PASSAGE:
════════════════
Question

Liquid \(\mathrm{N}_{2}\) has a density of \(875.4 \mathrm{kg} \mathrm{m}^{-3}\) at its normal boiling point. What volume does a balloon occupy at \(298 \mathrm{K}\) and a pressure of 1.00 atm if \(3.10 \times 10^{-3} \mathrm{L}\) of liquid \(\mathrm{N}_{2}\) is injected into it? Assume that there is no pressure difference between the inside and outside of the balloon.

Short answer

First, find the mass of injected liquid nitrogen using the volume and density: \(m = (875.4 \mathrm{kg}\mathrm{m}^{-3}) \times (3.10 \times 10^{-3} \mathrm{L} \times 10^{-3} \mathrm{m}^3\mathrm{L}^{-1})\). Next, calculate the number of moles (n) using the mass and molecular weight of nitrogen: \(n = \frac{m \times 10^3 \mathrm{g}\mathrm{kg}^{-1}}{28.0 \mathrm{g}\mathrm{mol}^{-1}}\). Finally, use the ideal gas law \(PV = nRT\) to find the volume of the balloon at the given conditions, with R as the ideal gas constant, T as 298 K, and P as 1.00 atm converted to Pascal (101325 Pa): \(V = \frac{nRT}{P}\). Convert the resulting volume from m³ to liters by multiplying by 1000.

Step-by-step solution

Determine the mass of injected liquid nitrogen

Given that the volume of liquid nitrogen injected is \(3.10 \times 10^{-3} \mathrm{L}\), we can calculate the mass of the injected liquid nitrogen: Density \(= \frac{mass}{volume}\) Mass \(= \text{density} \times \text{volume}\) We are given the density of liquid nitrogen to be \(875.4 \mathrm{kg}\mathrm{m}^{-3}\). To convert the volume to m³, multiply by \(10^{-3}\). Thus, the mass (m) can be calculated as: \(m = (875.4 \mathrm{kg}\mathrm{m}^{-3}) \times (3.10 \times 10^{-3} \mathrm{L} \times 10^{-3} \mathrm{m}^3\mathrm{L}^{-1})\)

Calculate the number of moles of injected liquid nitrogen

The next step is to calculate the number of moles (n) of the injected liquid nitrogen using the molecular weight (M) of nitrogen, \(M(\mathrm{N}_{2}) = 28.0 \mathrm{g}\mathrm{mol}^{-1}\): Number of moles, \(n = \frac{mass}{molecular\ weight}\) First, we must convert the mass into grams before calculating the number of moles. Thus: \(n = \frac{m \times 10^3 \mathrm{g}\mathrm{kg}^{-1}}{M(\mathrm{N}_{2})}\)
════════════════
WHAT YOU SHOULD DO:
In the liquid nitrogen balloon problem, what density is given for liquid N₂ at its normal boiling point?

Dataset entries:
════════════════
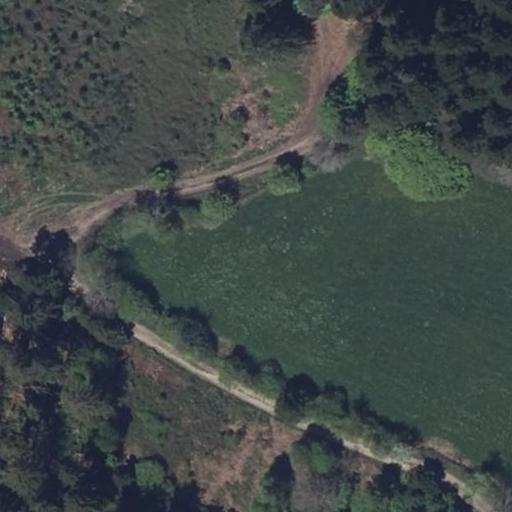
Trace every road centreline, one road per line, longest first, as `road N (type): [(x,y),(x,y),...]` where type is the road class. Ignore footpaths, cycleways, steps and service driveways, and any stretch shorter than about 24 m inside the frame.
road 1 (track): [(511,157),(394,138),(348,145),(256,193),(105,227),(78,283),(0,242)]
road 2 (unclassified): [(78,283),(177,363),(476,511)]
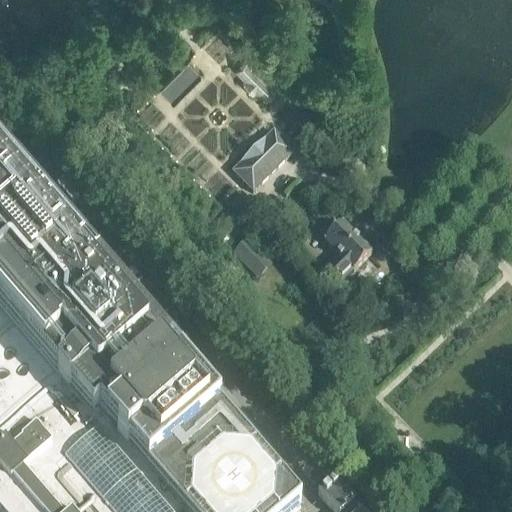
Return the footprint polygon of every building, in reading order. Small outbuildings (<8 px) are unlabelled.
[(219,3),(218,0),(209,0),(208,3),(216,8),(219,3)] [(250,59),(236,72),(266,102),(279,88),(250,59)] [(173,101),(201,74),(188,60),(160,88),(173,101)] [(232,175),(253,196),(295,154),(274,133),(232,175)] [(298,511),(195,392),(208,380),(183,351),(177,357),(123,295),(111,306),(96,288),(101,283),(0,165),(0,511),(298,511)] [(371,255),(354,238),(341,225),(338,228),(331,221),(319,233),(326,240),(323,243),(340,259),(328,271),(341,284),(352,272),(353,273),(371,255)] [(251,245),(239,256),(256,275),(268,264),(251,245)] [(183,319),(178,323),(187,332),(192,328),(183,319)] [(346,511),(354,505),(333,481),(317,495),(332,511),(346,511)]
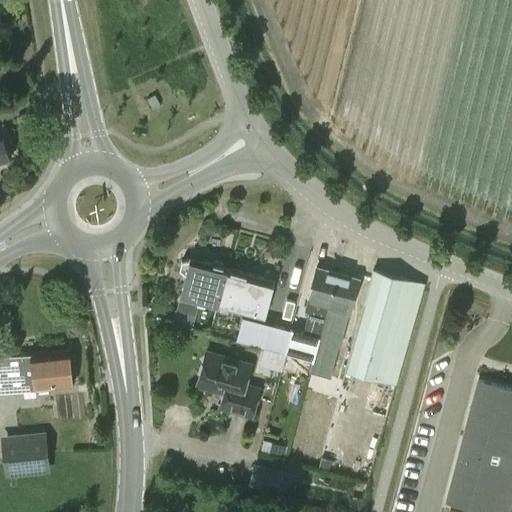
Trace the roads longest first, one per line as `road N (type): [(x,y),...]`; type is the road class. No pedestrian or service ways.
road 1 (tertiary): [(250,145),(382,240),(511,291)]
road 2 (secondary): [(126,511),(98,250)]
road 3 (secondary): [(91,161),(64,0)]
road 4 (unclassified): [(250,145),(197,0)]
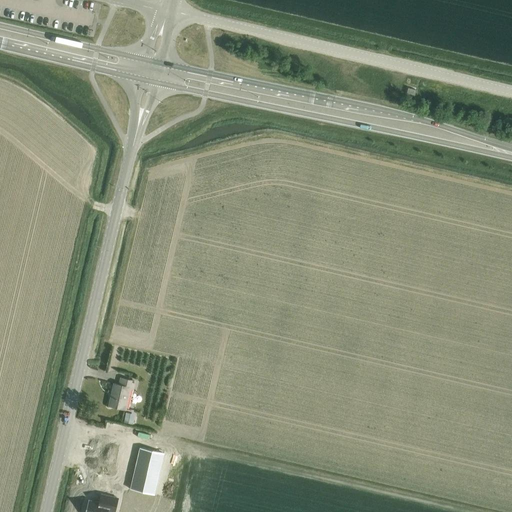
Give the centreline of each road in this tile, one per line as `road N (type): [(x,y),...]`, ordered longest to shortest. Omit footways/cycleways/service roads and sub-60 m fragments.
road 1 (track): [(0,76),(29,88),(100,149),(16,511)]
road 2 (track): [(88,204),(136,215),(151,165),(268,135),(511,191)]
road 3 (unclassified): [(46,511),(149,81)]
road 4 (secondary): [(149,81),(511,157)]
road 5 (secondary): [(511,150),(362,104),(154,62)]
road 6 (unclassified): [(511,92),(167,10)]
road 7 (secondary): [(154,62),(0,25)]
road 8 (secondary): [(0,46),(149,81)]
road 9 (track): [(381,61),(386,41),(511,71)]
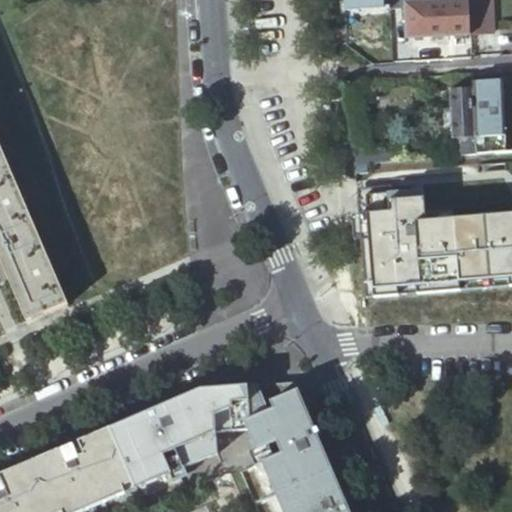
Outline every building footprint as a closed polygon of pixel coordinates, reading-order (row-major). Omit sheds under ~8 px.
[(383,0),(343,0),(344,11),(384,9),(383,0)] [(389,0),(390,8),(406,7),(406,4),(405,0),(389,0)] [(407,39),(471,35),(469,2),(469,0),(406,4),(406,7),(407,39)] [(469,2),(471,35),(493,34),(491,1),(469,2)] [(473,84),(473,75),(453,76),(454,91),(449,92),(453,157),(475,155),(473,84)] [(473,84),(475,155),(507,152),(505,120),(502,82),(473,84)] [(405,144),(353,149),(356,176),(369,174),(369,164),(406,161),(405,144)] [(0,257),(28,323),(68,306),(0,146),(0,257)] [(383,196),(384,210),(359,212),(366,295),(511,286),(511,213),(421,219),(420,192),(383,196)] [(200,389),(108,429),(134,489),(215,455),(219,434),(246,431),(249,436),(281,511),(350,511),(306,410),(298,390),(297,390),(294,382),(228,387),(200,389)] [(108,429),(0,474),(0,511),(81,511),(134,489),(108,429)]
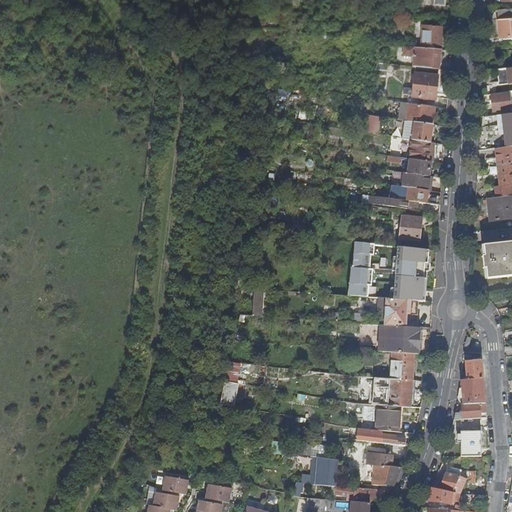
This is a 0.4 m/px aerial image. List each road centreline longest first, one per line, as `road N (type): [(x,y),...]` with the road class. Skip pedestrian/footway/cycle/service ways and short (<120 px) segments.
road 1 (unclassified): [(454,311),(450,234),(468,0)]
road 2 (residential): [(454,311),(486,331),(498,450),(492,511)]
road 3 (unclassified): [(396,511),(423,447),(454,311)]
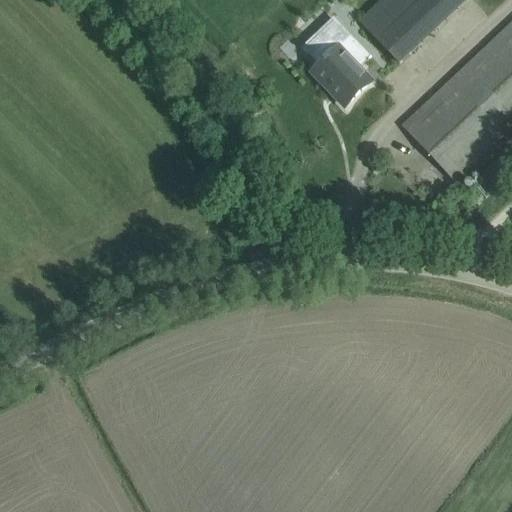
════════════════
REPLY:
875.4 kg m⁻³